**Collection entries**
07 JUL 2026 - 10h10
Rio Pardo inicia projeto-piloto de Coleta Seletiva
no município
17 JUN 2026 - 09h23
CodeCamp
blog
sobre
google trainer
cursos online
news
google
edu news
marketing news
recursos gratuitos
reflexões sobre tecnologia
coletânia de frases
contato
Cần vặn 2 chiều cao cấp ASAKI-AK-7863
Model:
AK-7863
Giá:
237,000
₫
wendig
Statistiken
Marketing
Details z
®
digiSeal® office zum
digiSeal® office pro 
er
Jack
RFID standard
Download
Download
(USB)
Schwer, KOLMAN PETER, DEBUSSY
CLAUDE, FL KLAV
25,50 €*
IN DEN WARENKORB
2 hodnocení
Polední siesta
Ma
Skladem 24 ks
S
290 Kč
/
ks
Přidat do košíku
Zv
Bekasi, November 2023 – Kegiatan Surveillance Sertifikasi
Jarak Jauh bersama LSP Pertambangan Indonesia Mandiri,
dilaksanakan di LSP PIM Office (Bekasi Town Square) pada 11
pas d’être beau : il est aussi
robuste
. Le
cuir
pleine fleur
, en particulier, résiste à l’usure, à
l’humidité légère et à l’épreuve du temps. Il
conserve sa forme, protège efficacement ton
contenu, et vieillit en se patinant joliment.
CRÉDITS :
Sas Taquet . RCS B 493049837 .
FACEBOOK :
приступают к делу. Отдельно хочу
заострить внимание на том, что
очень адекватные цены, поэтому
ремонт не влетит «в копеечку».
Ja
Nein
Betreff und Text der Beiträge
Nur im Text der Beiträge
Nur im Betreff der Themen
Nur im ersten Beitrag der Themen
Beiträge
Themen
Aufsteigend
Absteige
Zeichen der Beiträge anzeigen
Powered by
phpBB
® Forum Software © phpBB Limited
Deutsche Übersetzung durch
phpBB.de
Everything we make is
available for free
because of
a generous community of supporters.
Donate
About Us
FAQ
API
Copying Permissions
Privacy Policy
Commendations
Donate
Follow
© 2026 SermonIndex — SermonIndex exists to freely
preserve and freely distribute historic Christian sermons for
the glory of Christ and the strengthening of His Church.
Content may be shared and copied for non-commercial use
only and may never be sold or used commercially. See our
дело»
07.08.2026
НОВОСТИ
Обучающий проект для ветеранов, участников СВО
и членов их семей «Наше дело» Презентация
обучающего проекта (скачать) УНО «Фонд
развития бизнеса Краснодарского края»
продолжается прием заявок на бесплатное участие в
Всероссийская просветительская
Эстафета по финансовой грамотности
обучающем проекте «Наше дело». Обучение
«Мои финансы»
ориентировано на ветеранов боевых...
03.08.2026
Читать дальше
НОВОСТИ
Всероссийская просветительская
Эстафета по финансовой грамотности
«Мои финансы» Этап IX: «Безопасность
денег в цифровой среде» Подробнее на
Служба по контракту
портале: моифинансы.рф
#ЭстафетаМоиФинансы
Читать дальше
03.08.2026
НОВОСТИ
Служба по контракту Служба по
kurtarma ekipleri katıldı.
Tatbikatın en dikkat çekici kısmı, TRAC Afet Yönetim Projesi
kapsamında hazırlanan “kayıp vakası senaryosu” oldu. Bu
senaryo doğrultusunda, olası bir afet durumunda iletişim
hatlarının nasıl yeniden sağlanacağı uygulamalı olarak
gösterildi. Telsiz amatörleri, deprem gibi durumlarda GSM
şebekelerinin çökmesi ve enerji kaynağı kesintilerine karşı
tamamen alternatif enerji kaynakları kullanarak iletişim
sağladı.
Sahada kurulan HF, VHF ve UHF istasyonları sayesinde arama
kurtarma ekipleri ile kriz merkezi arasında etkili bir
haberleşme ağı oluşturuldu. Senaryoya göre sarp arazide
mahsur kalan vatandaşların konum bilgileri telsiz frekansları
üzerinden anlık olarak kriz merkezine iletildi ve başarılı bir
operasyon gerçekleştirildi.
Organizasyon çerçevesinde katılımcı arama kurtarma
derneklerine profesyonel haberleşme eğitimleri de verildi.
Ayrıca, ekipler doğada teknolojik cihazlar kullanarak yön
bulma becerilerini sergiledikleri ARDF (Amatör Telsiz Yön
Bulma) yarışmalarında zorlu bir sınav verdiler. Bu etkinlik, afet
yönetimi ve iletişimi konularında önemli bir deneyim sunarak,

**WHAT IS BEING ASKED**
Given the word "ветеранов", show every line of the records that contains it.

**ANSWER FOR THE TASK**
Обучающий проект для ветеранов, участников СВО
ориентировано на ветеранов боевых...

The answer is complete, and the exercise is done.